What about ADCs? Are there any noteworthy developments being made in this space?

ADCs are certainly a novel [approach], especially with sacituzumab govitecan and the Trop2 [target]. In the heavily pretreated setting, where the anti-Trop2 therapy has been developed, I foresee an FDA approval.

There have been some manufacturing issues that has led to [sacituzumab govitecan’s] hindrance getting into the market, but it is fairly well tolerated. For patients going onto their third or fourth line of therapy, having that additional drug on your armamentarium makes sense.

What is the biggest challenge in TNBC management?

The biggest challenge is trying to leverage immunotherapy beyond the PD-L1 story. If you have your patient with curable breast cancer, a biomarker that could identify whether or not they would respond with the use of checkpoint blockade [would be invaluable].

The worst-case scenario would be that they develop hypothesitis or myocarditis. Many will develop thyroiditis, hypothyroidism, or an endocrinopathy similar to that, but that is a lifelong illness that now they have to deal with.

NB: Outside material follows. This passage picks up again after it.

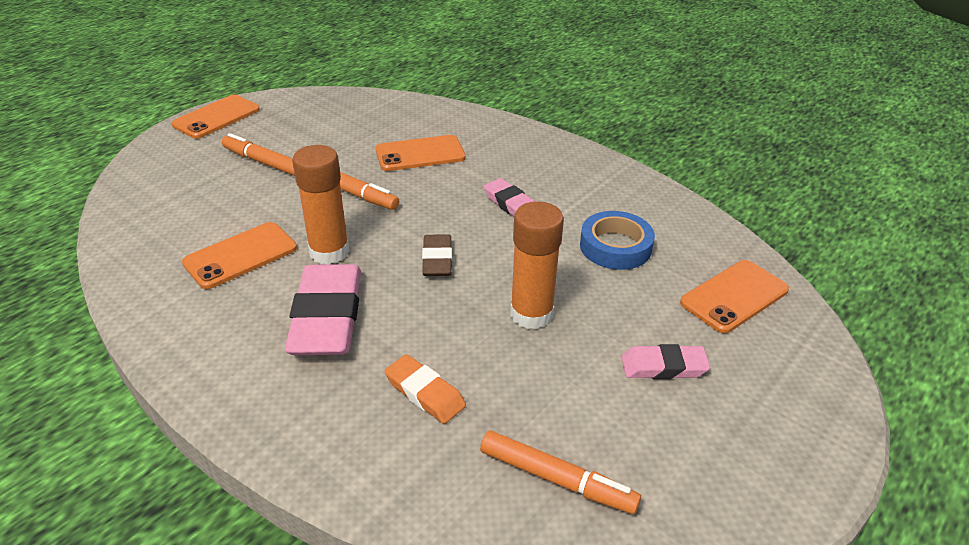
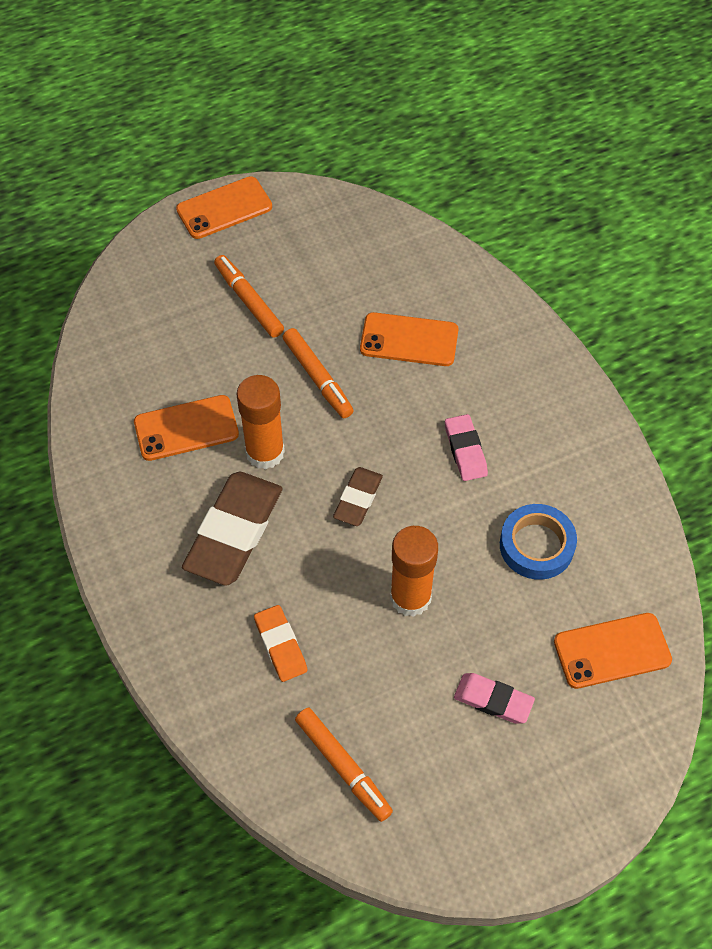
camera: 25 degrees right, 20 degrees up
pink eraser [285,264,361,355] -> brown eraser [182,472,283,586]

Is there anything else you would like to add about this evolving paradigm?

The Ventana PD-L1 (SP142) antibody is the compendium diagnostic utilized to identify PD-L1 status on the immune cell population. It can then indicate whether atezolizumab and nab-paclitaxel would be warranted. The cut-off is ≥1%—not 50%, or even 5%, like we see in other disease types. That is important to recognize.

Schmid P. IMpassion130: Results from a global, randomised, double-blind, phase 3 study of atezolizumab (atezo) + nab-paclitaxel (nab-P) vs placebo + nab-P in treatment-naive, locally advanced or metastatic triple-negative breast cancer (mTNBC). In: Proceedings from the 2018 ESMO Congress; October 19-23, 2018; Munich, Germany. Abstract LBA1_PR.